Through the Avenue of Art

H. Lark Hall

9781612770772
528 pages
The Kent State University Press
Overview

"Consciously I was neither radical nor conservative, and yet my reading was drawing me inevitably out of the narrower field of polite literature into the new world of social thought that was rising about me. Carlyle, Ruskin, Morris became increasingly my teachers-above all others Morris. I have always been a rebel, I think, but with the bias of my training in art and letters I must enter the field of radicalism through such an avenue if at all. My economics must be sugar-coated for me. Shelley ought to have aroused me, or William Blake; but they did not. And it was not till William Morris came with the charm of his prose style that I was shaken out of the lethargy of the cultural.

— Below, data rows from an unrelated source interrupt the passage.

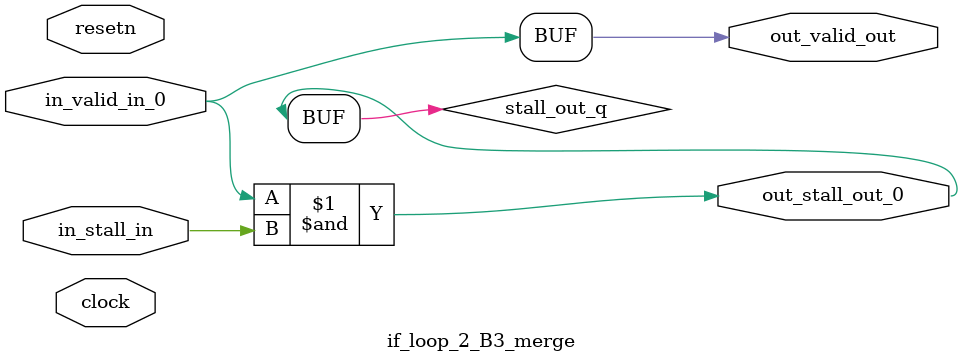
<source format=sv>



(* altera_attribute = "-name AUTO_SHIFT_REGISTER_RECOGNITION OFF; -name MESSAGE_DISABLE 10036; -name MESSAGE_DISABLE 10037; -name MESSAGE_DISABLE 14130; -name MESSAGE_DISABLE 14320; -name MESSAGE_DISABLE 15400; -name MESSAGE_DISABLE 14130; -name MESSAGE_DISABLE 10036; -name MESSAGE_DISABLE 12020; -name MESSAGE_DISABLE 12030; -name MESSAGE_DISABLE 12010; -name MESSAGE_DISABLE 12110; -name MESSAGE_DISABLE 14320; -name MESSAGE_DISABLE 13410; -name MESSAGE_DISABLE 113007; -name MESSAGE_DISABLE 10958" *)
module if_loop_2_B3_merge (
    input wire [0:0] in_stall_in,
    input wire [0:0] in_valid_in_0,
    output wire [0:0] out_stall_out_0,
    output wire [0:0] out_valid_out,
    input wire clock,
    input wire resetn
    );

    wire [0:0] stall_out_q;


    // stall_out(LOGICAL,6)
    assign stall_out_q = in_valid_in_0 & in_stall_in;

    // out_stall_out_0(GPOUT,4)
    assign out_stall_out_0 = stall_out_q;

    // out_valid_out(GPOUT,5)
    assign out_valid_out = in_valid_in_0;

endmodule

</source>
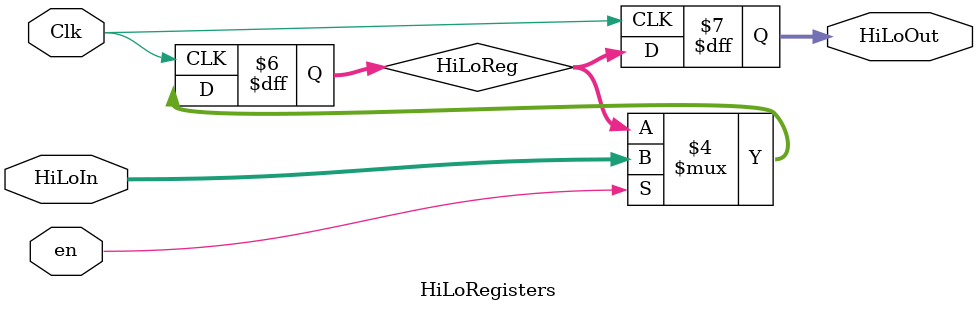
<source format=v>
`timescale 1ns / 1ps


module HiLoRegisters(HiLoIn, HiLoOut, Clk, en);

    input Clk, en;
    input [63:0] HiLoIn;
    output reg [63:0] HiLoOut;
    
    reg [63:0] HiLoReg;
    
    //simple register that stores HiLo as one concatenated 64-bit value
    //this will be updated at each clock cycle; the old value will be muxed with
    //a new one to decide if HiLo should be updated. This will take place outside of
    //the module
//    assign HiLoNew = HiLo;
    always @(negedge Clk) begin
        HiLoOut <= HiLoReg;
    end
    always @(posedge Clk) begin
        if(en == 1) begin
            HiLoReg <= HiLoIn;
        end
    end

endmodule

</source>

To enter the field of modern social thought through the avenue of art may seem strange to a younger generation; but it was a common experience in days when Ruskin and Morris were prophets to a world content with its smug Manchesterism." -Vernon Louis Parrington (1918)

H. Lark Hall presents the first comprehensive biography of Vernon Louis Parrington (1871-1929). The recipient of the 1928 Pulitzer Prize in history for the first two volumes of his Main Currents in American Thought (3 vols., 1927, 1930), Parrington remains one of the most influential literary and historical scholars of the early 20th century.

Parrington was a man in search of a personal myth. He found his self-image successively mirrored in Victorian novels, painting, poetry, Populism, religion, the arts and crafts movement, American literature, and American history. These changes also were reflected in his teaching as a professor of English at the College of Emporia, the University of Oklahoma, and the University of Washington. Published late in his career, Main Currents represented the culmination of his search.

Drawing upon previously inaccessible personal papers-including correspondence, diaries, Harvard student course work, Main Currents chapter drafts, and other unpublished writings--Hall traces Parrington's intellectual development from his midwestern childhood through a midlife engagement with English poet and artist William Morris, then from the radical impact of "the new history" to the tempered postwar reflection of his late career at the University of Washington. Her reinterpretation of Main Currents emphasizes Parrington's concern with the drama of the life of the mind and links his historical viewpoint to his own personal history.